Hey, I just met you, and this is crazy, but I’m taking your MAC address, lady.
Hey, I just met you, and this is crazy, but I’m taking your MAC address, lady.
Image: Reuters/Gleb Garanich
We may earn a commission from links on this page.

This item has been corrected.

Whenever you walk around a major Western city with your phone’s Wi-Fi turned on, you are broadcasting your location to government agencies, marketing companies and location analytics firms.

In shopping malls, for instance, a firm called Euclid Analytics collects, in its own words, “the presence of the device, its signal strength, its manufacturer (Apple, Samsung, etc.), and a unique identifier known as its Media Access Control (MAC) address.” In London last year, one start-up installed a dozen recycling bins that sniffed MAC addresses from passers-by, effectively tracking people through the area via their phones. Such companies go to great lengths to explain that such information in not personally identifiable—except that repeated studies have shown that this data can indeed be used to infer a great deal about your life.

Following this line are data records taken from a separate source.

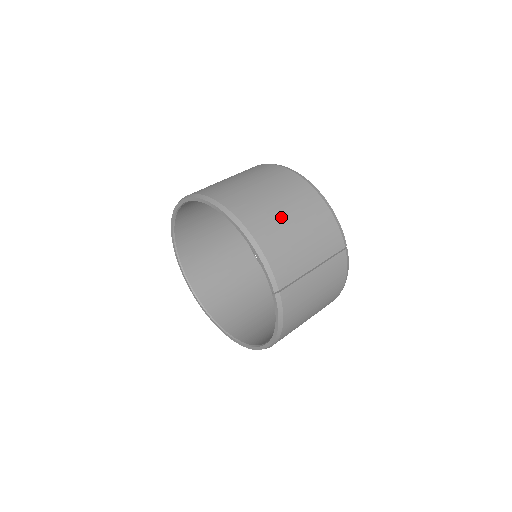
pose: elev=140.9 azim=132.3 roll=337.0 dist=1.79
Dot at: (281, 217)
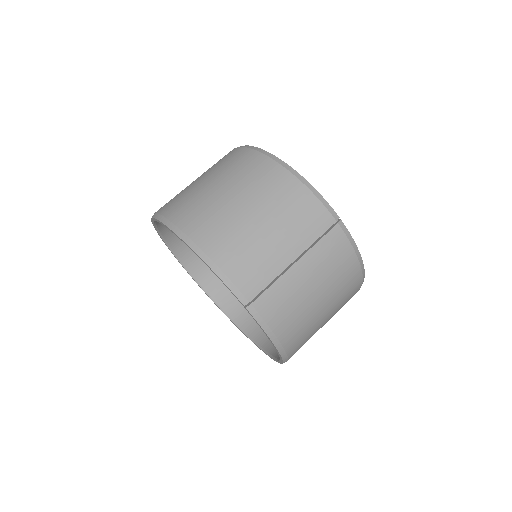
Dot at: (235, 213)
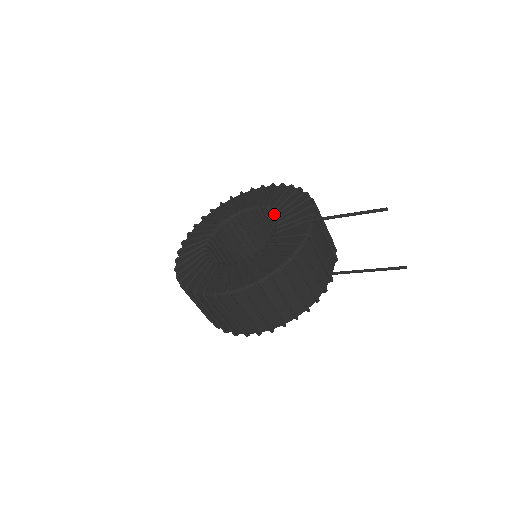
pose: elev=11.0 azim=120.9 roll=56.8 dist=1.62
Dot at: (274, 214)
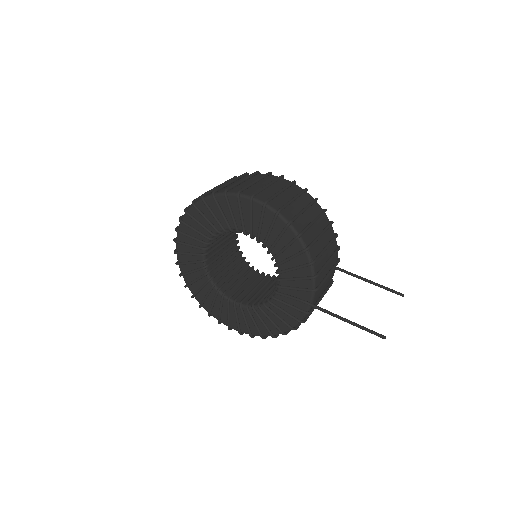
Dot at: (272, 260)
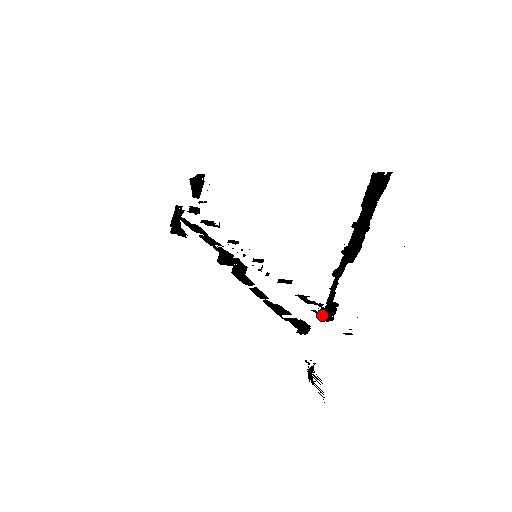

At the core of such tracking is the MAC address, a unique identification number tied to each device. Devices looking for a Wi-Fi network send out their MAC address to identify themselves. Wireless routers receive the signals—and addresses—even if a connection is never made. Companies like Euclid or its peer Turnstyle Solutions use the data to track footfall in stores, how people move about in shops, how long they linger in certain sections, and how often they return. Store-owners use the information to target shoppers with offers (paywall) or to move high-value items to highly-trafficked parts of the shop, among other things.

Even though stores may not mine this data to try to identify individuals, there are plenty of legitimate privacy concerns about the data collection, especially since people tend to be unaware that it is happening. Apple’s solution, as discovered by a programmer, is for iOS 8, the new operating system for iPhones which will be out later this year, to generate a random MAC addresses while scanning for networks. That means that companies and agencies that collect such information will not necessarily know when the same device (i.e., person) visits a store twice, or that the same device pops up in stores across the country or the world, suggesting a much-travelled owner.

This is not the first time Apple has fiddled around with the way it administer MAC addresses. The current operating system for iPhones, iOS 7, prevents app developers from using MAC addresses to track how many people have installed their apps or to target ads—again, for privacy reasons. The change in iOS 8 has wider ramifications because it doesn’t just affect developers who build iOS apps, but any company that uses the nature of wireless networking to identify a device.

But while Apple’s move is good for its customers and for their privacy, it is not an invisibility cloak. If there is one thing we have learned from the past year of exposés about government snooping, it is that people are easily gulled into surrendering their online privacy. For example, stores increasingly offer customers free Wi-Fi to convince customers to linger longer, but also to extract valuable data from them, such as name and other basic personal information, browsing patterns, and more. Apple’s change to how MAC addresses are used won’t prevent that. By connecting to a Wi-Fi network, customers willingly give up such data and then some: A survey by Purple Wi-Fi, which provides tracking services for Wi-Fi networks to businesses in the UK, found that some 17% of consumers log on to internet banking from unsecured, public networks.

Correction: This item misstated the nationality of the programmer who tweeted about the change as Swiss. He isn’t.